### Exercise prompt
Please output each entry in the material beneath exactly as shown.

### Record extracts
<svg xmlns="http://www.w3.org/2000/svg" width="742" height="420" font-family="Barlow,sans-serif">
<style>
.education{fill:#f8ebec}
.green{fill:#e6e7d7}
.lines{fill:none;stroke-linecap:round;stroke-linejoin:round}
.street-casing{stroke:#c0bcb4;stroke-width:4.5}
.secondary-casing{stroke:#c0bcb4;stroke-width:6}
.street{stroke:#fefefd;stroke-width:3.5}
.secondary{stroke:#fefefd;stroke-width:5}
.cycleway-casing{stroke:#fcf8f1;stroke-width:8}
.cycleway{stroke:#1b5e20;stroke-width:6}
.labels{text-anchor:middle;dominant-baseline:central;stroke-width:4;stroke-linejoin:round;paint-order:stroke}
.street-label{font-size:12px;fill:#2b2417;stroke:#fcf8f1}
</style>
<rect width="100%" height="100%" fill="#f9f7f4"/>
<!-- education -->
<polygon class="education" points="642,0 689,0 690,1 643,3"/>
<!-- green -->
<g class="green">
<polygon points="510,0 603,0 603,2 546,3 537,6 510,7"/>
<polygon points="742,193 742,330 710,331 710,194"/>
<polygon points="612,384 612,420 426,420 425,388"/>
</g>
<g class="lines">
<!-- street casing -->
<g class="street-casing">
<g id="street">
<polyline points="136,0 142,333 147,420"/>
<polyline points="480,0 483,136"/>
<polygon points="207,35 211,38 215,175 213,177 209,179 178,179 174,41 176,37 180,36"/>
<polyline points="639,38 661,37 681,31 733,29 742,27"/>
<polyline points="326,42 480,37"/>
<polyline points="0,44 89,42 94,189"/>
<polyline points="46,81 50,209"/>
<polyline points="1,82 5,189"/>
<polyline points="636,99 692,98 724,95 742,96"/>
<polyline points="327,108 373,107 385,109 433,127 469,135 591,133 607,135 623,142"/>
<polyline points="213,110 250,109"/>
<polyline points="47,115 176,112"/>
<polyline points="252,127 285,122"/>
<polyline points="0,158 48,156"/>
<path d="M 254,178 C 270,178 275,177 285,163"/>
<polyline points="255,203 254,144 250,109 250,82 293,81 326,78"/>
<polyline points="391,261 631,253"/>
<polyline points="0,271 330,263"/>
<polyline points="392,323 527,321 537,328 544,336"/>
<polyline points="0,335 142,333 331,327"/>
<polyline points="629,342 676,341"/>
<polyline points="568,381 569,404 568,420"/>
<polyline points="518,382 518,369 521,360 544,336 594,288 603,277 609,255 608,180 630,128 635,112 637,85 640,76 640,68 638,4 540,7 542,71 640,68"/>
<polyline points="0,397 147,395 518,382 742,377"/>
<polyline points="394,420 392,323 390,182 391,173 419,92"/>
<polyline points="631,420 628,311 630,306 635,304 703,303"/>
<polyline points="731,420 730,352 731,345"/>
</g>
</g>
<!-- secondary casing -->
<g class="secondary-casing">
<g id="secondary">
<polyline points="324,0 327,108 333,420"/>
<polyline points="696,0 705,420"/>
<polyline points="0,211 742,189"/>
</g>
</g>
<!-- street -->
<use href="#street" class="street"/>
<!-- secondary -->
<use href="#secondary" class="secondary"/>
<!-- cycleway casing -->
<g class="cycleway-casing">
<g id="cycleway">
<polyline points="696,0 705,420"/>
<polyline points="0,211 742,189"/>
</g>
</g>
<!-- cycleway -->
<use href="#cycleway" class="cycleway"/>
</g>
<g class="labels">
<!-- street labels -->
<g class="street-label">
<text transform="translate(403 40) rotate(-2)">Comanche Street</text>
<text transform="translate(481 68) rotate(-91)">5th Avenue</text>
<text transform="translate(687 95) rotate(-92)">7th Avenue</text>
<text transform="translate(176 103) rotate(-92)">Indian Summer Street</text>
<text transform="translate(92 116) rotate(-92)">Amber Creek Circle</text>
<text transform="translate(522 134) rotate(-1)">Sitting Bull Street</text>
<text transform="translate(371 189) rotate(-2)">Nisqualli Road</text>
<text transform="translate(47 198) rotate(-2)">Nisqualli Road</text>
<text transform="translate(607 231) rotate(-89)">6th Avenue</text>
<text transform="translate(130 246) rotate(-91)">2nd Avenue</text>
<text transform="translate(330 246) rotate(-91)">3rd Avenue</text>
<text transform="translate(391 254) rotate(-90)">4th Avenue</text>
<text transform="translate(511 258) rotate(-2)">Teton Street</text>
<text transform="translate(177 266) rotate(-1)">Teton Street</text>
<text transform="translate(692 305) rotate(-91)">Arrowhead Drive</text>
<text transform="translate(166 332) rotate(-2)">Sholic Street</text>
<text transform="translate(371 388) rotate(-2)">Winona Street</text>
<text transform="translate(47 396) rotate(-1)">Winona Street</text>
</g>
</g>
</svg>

### Task output
<svg xmlns="http://www.w3.org/2000/svg" width="742" height="420" font-family="Barlow,sans-serif">
<style>
.education{fill:#f8ebec}
.green{fill:#e6e7d7}
.lines{fill:none;stroke-linecap:round;stroke-linejoin:round}
.street-casing{stroke:#c0bcb4;stroke-width:4.5}
.secondary-casing{stroke:#c0bcb4;stroke-width:6}
.street{stroke:#fefefd;stroke-width:3.5}
.secondary{stroke:#fefefd;stroke-width:5}
.cycleway-casing{stroke:#fcf8f1;stroke-width:8}
.cycleway{stroke:#1b5e20;stroke-width:6}
.labels{text-anchor:middle;dominant-baseline:central;stroke-width:4;stroke-linejoin:round;paint-order:stroke}
.street-label{font-size:12px;fill:#2b2417;stroke:#fcf8f1}
</style>
<rect width="100%" height="100%" fill="#f9f7f4"/>
<!-- education -->
<polygon class="education" points="642,0 689,0 690,1 643,3"/>
<!-- green -->
<g class="green">
<polygon points="510,0 603,0 603,2 546,3 537,6 510,7"/>
<polygon points="742,193 742,330 710,331 710,194"/>
<polygon points="612,384 612,420 426,420 425,388"/>
</g>
<g class="lines">
<!-- street casing -->
<g class="street-casing">
<g id="street">
<polyline points="136,0 142,333 147,420"/>
<polyline points="480,0 483,136"/>
<polygon points="207,35 211,38 215,175 213,177 209,179 178,179 174,41 176,37 180,36"/>
<polyline points="639,38 661,37 681,31 733,29 742,27"/>
<polyline points="326,42 480,37"/>
<polyline points="0,44 89,42 94,189"/>
<polyline points="46,81 50,209"/>
<polyline points="1,82 5,189"/>
<polyline points="636,99 692,98 724,95 742,96"/>
<polyline points="327,108 373,107 385,109 433,127 469,135 591,133 607,135 623,142"/>
<polyline points="213,110 250,109"/>
<polyline points="47,115 176,112"/>
<polyline points="252,127 285,122"/>
<polyline points="0,158 48,156"/>
<path d="M 254,178 C 270,178 275,177 285,163"/>
<polyline points="255,203 254,144 250,109 250,82 293,81 326,78"/>
<polyline points="391,261 631,253"/>
<polyline points="0,271 330,263"/>
<polyline points="392,323 527,321 537,328 544,336"/>
<polyline points="0,335 142,333 331,327"/>
<polyline points="629,342 676,341"/>
<polyline points="568,381 569,404 568,420"/>
<polyline points="518,382 518,369 521,360 544,336 594,288 603,277 609,255 608,180 630,128 635,112 637,85 640,76 640,68 638,4 540,7 542,71 640,68"/>
<polyline points="0,397 147,395 518,382 742,377"/>
<polyline points="394,420 392,323 390,182 391,173 419,92"/>
<polyline points="631,420 628,311 630,306 635,304 703,303"/>
<polyline points="731,420 730,352 731,345"/>
</g>
</g>
<!-- secondary casing -->
<g class="secondary-casing">
<g id="secondary">
<polyline points="324,0 327,108 333,420"/>
<polyline points="696,0 705,420"/>
<polyline points="0,211 742,189"/>
</g>
</g>
<!-- street -->
<use href="#street" class="street"/>
<!-- secondary -->
<use href="#secondary" class="secondary"/>
<!-- cycleway casing -->
<g class="cycleway-casing">
<g id="cycleway">
<polyline points="696,0 705,420"/>
<polyline points="0,211 742,189"/>
</g>
</g>
<!-- cycleway -->
<use href="#cycleway" class="cycleway"/>
</g>
<g class="labels">
<!-- street labels -->
<g class="street-label">
<text transform="translate(403 40) rotate(-2)">Comanche Street</text>
<text transform="translate(481 68) rotate(-91)">5th Avenue</text>
<text transform="translate(687 95) rotate(-92)">7th Avenue</text>
<text transform="translate(176 103) rotate(-92)">Indian Summer Street</text>
<text transform="translate(92 116) rotate(-92)">Amber Creek Circle</text>
<text transform="translate(522 134) rotate(-1)">Sitting Bull Street</text>
<text transform="translate(371 189) rotate(-2)">Nisqualli Road</text>
<text transform="translate(47 198) rotate(-2)">Nisqualli Road</text>
<text transform="translate(607 231) rotate(-89)">6th Avenue</text>
<text transform="translate(130 246) rotate(-91)">2nd Avenue</text>
<text transform="translate(330 246) rotate(-91)">3rd Avenue</text>
<text transform="translate(391 254) rotate(-90)">4th Avenue</text>
<text transform="translate(511 258) rotate(-2)">Teton Street</text>
<text transform="translate(177 266) rotate(-1)">Teton Street</text>
<text transform="translate(692 305) rotate(-91)">Arrowhead Drive</text>
<text transform="translate(166 332) rotate(-2)">Sholic Street</text>
<text transform="translate(371 388) rotate(-2)">Winona Street</text>
<text transform="translate(47 396) rotate(-1)">Winona Street</text>
</g>
</g>
</svg>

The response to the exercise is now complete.